◆ **FRAGMENT**:
#7 , 16 jan 2017 15:44
Artikel 663 van het Burgerlijk Wetboek bepaalt dat, in de steden en voorsteden, eenieder zijn nabuur kan verplichten om bij te dragen tot het bouwen en herstellen van de afsluiting die dient tot scheiding van hun in die steden en voorsteden gelegen huizen, binnenplaatsen en tuinen;
Die bepaling legt evenwel niet op een op de scheidingslijn vooraf bestaande muur door de nabuur moet worden overgenomen als hij daar geen gebruik van maakt.
De niet gebruikende buur kan derhalve niet verplicht worden tot overname van de muur.
Het vermoeden van mandeligheid van art. 663 B.W. kan niet worden uitgebreid tot een muur die tot scheiding dient tussen een gebouw en een binnenplaats of tuin.(Hof van Cassatie 13 januari 2005)
Art. 653 B.W. stelt een vermoeden van mandeligheid in voor elke muur die tot scheiding dient tussen gebouwen, en dan tot aan het minst verheven dak, of nog wanneer hij tot scheiding dient tussen binnenplaatsen en tuinen;
Dit vermoeden wordt niet uitgebreid tot een muur die tot scheiding dient tussen een gebouw en een binnenplaats of tuin.
Art. 654. Een teken dat een scheidsmuur niet gemeen is, is aanwezig wanneer het bovenste van de muur aan de ene kant opstaande is en loodrecht op het voetstuk, en aan de andere kant schuin afloopt;
Eveneens, wanneer er zich slechts aan één zijde, hetzij een kap, hetzij stenen lijsten en karbelen bevinden, die daar bij het bouwen van de muur zijn geplaatst.
In die gevallen wordt de muur geacht uitsluitend toe te behoren aan de eigenaar aan wiens zijde de drop is of de stenen karbelen en lijsten zich bevinden.
Art. 656. Echter kan ieder medeëigenaar van een gemene muur zich bevrijden van de verplichting om bij te dragen tot het herstellen en het wederopbouwen, door zijn recht van medeëigendom te laten varen, mits de gemene muur geen gebouw steunt dat hem toebehoort.
Maw, op basis van Artikel 656 BW moet u helemaal niets bijdragen indien u geen eigendomsrechten wenst.

◆ **BRONMATERIAAL**:
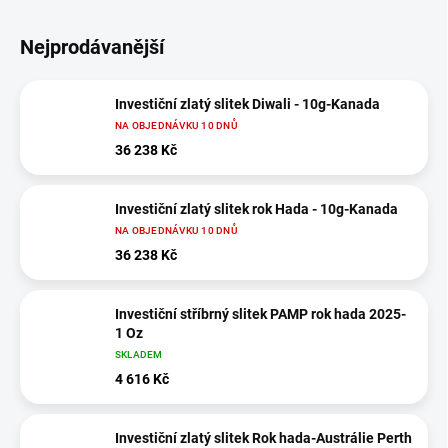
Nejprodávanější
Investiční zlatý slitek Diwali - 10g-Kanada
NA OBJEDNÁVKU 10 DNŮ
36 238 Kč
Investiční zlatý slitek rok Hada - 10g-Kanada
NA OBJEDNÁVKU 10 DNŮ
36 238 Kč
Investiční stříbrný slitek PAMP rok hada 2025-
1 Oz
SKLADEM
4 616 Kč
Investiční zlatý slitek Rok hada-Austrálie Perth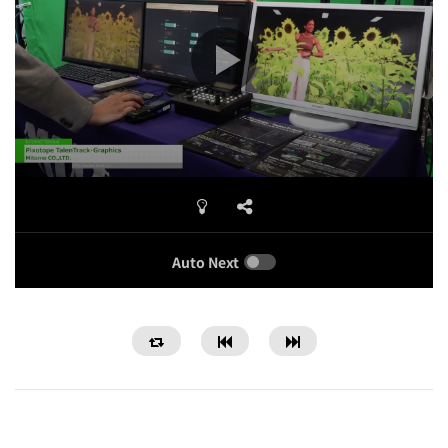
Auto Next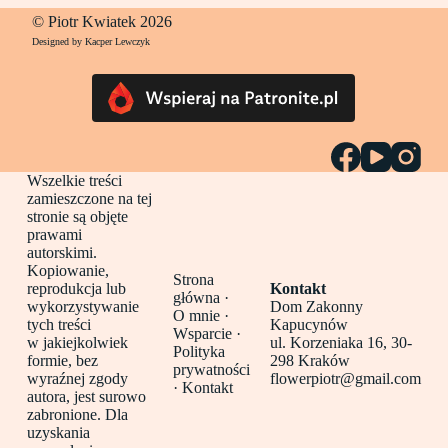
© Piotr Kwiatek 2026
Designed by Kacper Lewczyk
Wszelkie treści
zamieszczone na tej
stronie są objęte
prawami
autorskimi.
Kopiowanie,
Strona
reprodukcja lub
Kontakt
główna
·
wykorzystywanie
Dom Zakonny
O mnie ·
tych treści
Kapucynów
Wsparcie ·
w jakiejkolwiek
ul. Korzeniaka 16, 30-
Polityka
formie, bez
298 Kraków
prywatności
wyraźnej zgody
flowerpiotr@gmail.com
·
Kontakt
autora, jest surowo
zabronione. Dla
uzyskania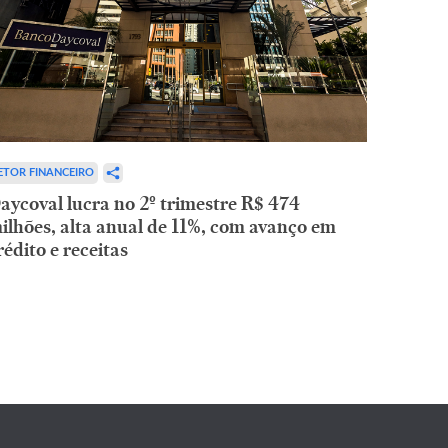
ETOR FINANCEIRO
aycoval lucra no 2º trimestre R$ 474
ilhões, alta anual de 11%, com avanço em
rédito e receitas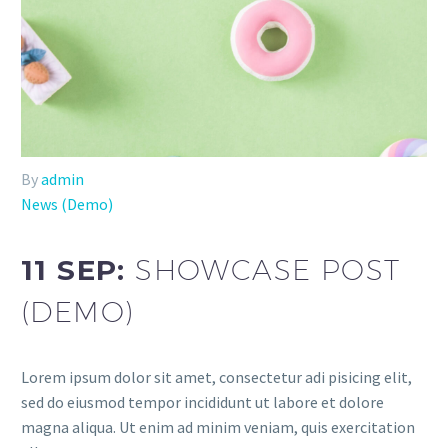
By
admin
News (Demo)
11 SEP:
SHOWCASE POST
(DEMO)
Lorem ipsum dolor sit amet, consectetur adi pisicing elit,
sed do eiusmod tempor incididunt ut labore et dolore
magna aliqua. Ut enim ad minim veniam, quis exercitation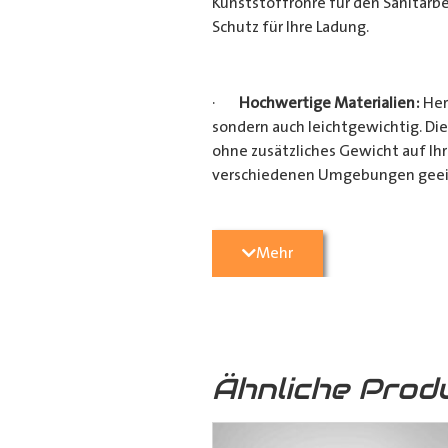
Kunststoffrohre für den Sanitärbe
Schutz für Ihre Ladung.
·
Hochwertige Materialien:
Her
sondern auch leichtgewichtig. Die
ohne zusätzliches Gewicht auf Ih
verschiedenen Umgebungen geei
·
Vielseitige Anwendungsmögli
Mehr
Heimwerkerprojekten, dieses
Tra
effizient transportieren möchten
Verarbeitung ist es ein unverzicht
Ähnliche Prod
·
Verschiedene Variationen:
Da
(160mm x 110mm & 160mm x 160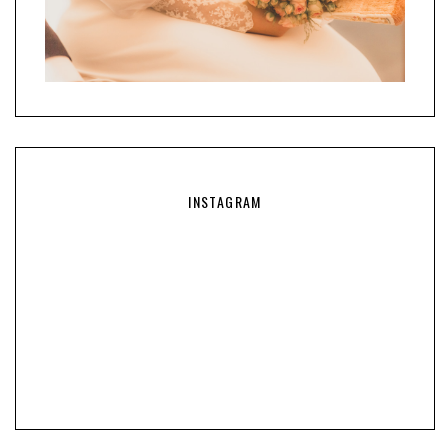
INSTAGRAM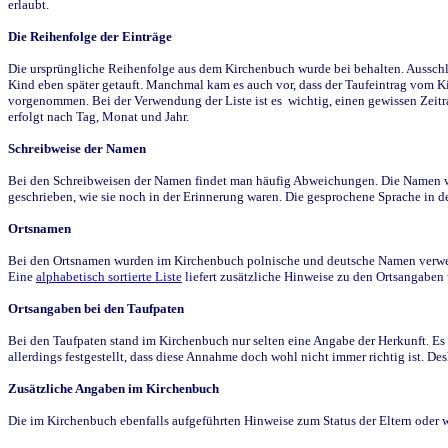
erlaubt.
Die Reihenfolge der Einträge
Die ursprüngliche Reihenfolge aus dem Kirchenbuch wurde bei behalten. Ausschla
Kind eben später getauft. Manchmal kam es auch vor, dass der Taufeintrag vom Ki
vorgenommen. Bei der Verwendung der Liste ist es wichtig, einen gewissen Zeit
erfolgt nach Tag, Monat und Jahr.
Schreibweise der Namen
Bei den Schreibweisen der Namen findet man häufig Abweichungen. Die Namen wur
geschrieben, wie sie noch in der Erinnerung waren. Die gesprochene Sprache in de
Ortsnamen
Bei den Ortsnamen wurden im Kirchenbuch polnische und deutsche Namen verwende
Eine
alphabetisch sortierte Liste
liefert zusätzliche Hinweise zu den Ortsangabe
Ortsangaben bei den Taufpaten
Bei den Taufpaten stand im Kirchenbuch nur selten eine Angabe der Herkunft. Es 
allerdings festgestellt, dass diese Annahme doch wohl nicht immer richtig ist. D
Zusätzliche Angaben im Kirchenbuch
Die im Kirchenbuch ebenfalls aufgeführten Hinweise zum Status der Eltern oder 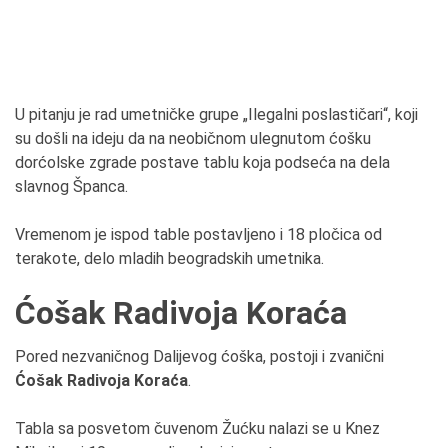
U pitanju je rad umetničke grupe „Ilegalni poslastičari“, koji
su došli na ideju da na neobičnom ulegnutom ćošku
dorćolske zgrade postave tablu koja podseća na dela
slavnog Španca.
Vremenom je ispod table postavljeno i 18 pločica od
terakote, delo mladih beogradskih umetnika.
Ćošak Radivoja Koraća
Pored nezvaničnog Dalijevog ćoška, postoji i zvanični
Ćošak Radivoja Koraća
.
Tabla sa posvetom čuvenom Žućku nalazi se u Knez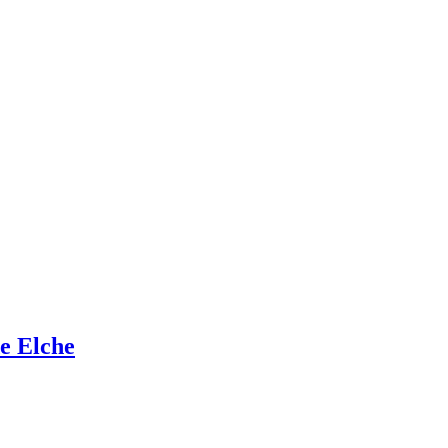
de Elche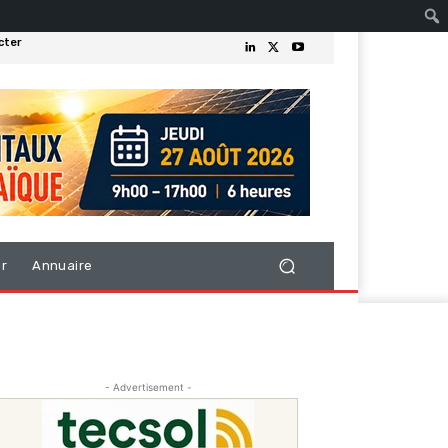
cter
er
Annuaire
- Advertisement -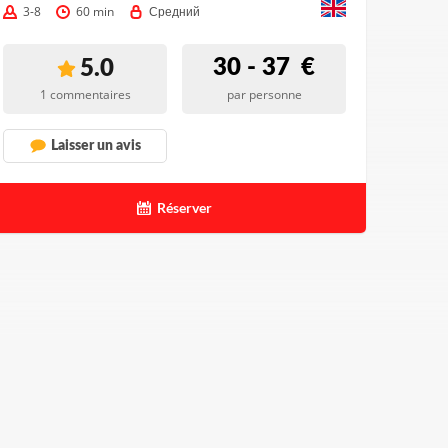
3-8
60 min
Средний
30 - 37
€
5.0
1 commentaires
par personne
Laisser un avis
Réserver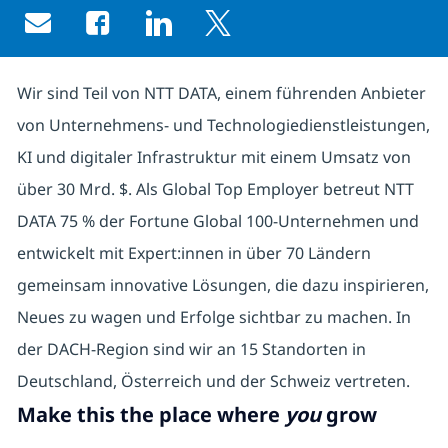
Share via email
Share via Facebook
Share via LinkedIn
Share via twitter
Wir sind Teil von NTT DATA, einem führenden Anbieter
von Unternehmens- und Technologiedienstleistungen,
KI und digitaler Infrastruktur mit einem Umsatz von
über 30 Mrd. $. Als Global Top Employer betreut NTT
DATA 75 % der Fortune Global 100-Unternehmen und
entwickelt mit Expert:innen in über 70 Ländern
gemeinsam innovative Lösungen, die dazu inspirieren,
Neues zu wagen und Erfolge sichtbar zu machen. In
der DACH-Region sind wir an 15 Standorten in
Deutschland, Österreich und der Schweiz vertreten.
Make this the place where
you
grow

==

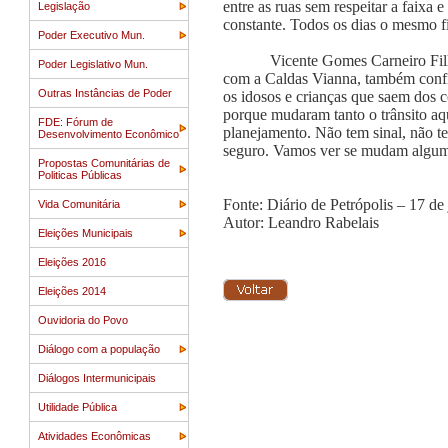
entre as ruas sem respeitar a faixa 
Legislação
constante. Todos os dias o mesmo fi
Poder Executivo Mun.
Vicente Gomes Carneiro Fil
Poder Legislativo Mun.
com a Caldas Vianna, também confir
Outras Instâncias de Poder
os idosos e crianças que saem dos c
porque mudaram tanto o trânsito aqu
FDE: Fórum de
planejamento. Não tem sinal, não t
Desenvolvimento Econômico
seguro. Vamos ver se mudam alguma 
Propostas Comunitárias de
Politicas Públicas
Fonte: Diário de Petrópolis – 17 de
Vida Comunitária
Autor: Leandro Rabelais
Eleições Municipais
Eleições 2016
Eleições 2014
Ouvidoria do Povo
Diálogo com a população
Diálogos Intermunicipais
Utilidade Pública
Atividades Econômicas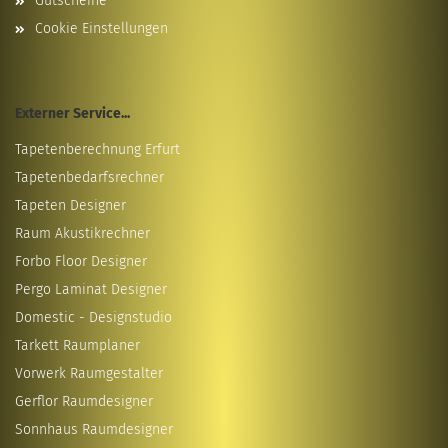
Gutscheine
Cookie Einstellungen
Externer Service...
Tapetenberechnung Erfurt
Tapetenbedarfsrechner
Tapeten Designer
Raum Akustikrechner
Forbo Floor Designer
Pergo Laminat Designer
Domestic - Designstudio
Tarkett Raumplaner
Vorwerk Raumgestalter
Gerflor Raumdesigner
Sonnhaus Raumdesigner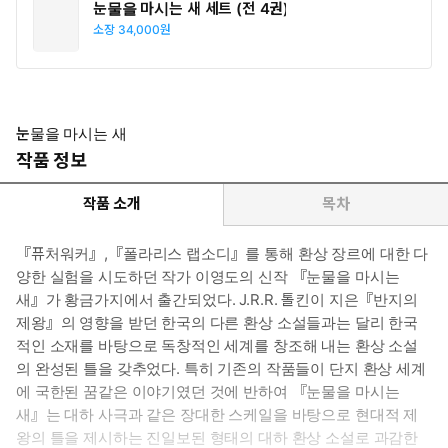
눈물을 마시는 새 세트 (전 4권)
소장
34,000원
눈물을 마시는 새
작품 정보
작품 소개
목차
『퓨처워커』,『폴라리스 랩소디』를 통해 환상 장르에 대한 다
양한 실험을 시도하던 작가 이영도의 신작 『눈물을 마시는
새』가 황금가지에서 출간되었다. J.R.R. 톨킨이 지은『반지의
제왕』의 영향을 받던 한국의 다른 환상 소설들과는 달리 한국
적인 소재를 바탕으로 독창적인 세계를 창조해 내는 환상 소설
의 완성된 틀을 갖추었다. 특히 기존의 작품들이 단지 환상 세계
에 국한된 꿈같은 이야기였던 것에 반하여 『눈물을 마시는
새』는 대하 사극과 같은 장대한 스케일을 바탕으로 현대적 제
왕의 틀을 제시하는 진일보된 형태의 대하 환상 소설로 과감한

...

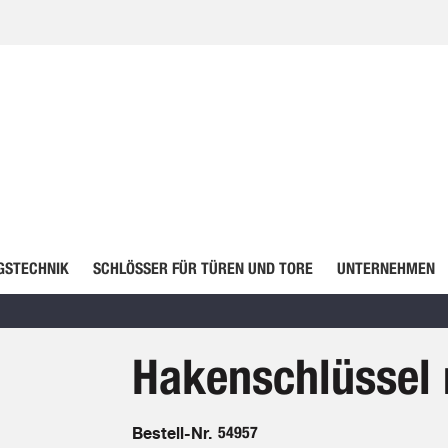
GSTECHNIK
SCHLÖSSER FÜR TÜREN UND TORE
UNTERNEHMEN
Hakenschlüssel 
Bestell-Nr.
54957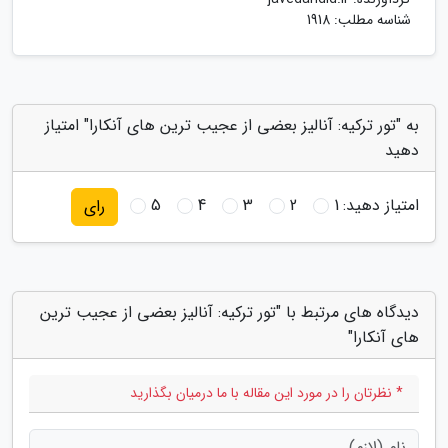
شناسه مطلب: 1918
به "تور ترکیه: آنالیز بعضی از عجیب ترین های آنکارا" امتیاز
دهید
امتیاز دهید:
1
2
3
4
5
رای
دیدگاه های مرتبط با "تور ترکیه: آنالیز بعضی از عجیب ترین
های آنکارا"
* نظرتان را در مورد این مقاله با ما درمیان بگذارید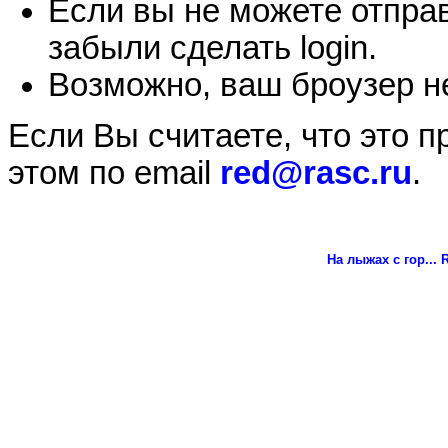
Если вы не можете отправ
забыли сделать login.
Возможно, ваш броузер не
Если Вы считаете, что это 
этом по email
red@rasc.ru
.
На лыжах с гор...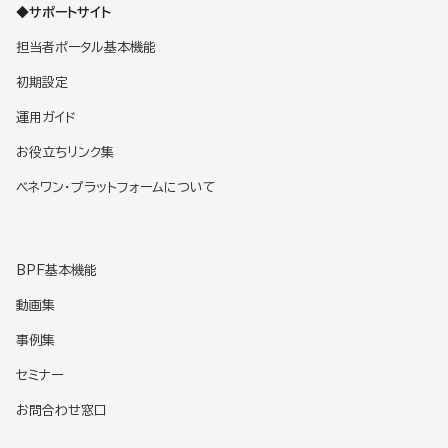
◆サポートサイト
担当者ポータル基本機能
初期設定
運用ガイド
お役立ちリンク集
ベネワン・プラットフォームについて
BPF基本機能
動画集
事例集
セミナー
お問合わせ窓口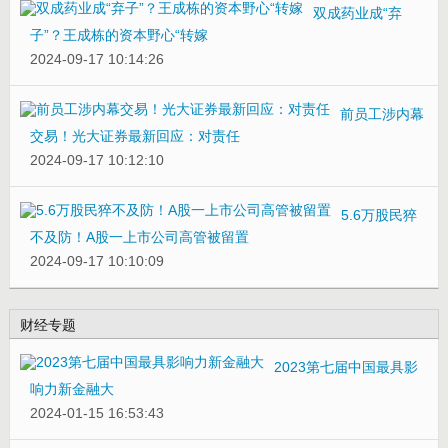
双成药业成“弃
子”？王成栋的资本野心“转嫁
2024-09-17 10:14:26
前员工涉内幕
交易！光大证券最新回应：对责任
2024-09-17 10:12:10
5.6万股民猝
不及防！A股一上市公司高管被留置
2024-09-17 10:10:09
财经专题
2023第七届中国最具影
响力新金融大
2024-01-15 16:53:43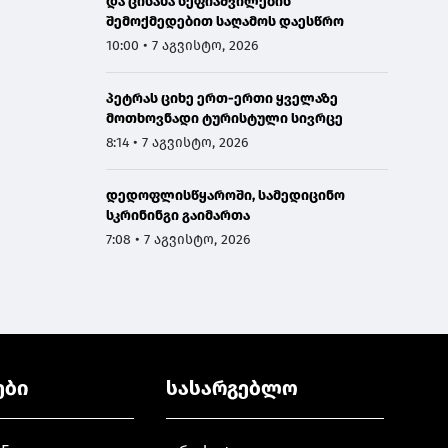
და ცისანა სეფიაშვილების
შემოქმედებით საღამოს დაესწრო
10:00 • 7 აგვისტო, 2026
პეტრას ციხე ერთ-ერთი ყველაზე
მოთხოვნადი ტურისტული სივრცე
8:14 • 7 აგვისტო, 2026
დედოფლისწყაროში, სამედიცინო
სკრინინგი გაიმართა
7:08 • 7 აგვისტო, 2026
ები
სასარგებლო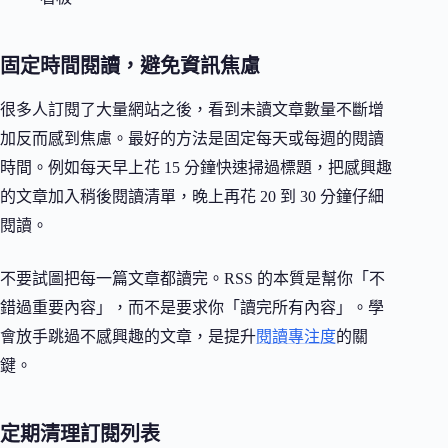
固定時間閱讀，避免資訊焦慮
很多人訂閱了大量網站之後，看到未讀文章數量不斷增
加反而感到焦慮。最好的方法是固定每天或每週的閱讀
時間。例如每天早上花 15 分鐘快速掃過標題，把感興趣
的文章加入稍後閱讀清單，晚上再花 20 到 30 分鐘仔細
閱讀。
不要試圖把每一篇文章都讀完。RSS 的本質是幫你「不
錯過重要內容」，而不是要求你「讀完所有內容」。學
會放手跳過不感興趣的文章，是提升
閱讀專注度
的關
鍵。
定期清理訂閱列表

◆ **OPDRACHT**:
Volgens het fragment kan een medeëigenaar van een gemene muur onder Art. 656 zijn recht van medeëigendom laten varen om niet te hoeven bijdragen. In welk geval kan dat niet?

◆ **RESULTAAT**:
Als de gemene muur een gebouw steunt dat hem toebehoort.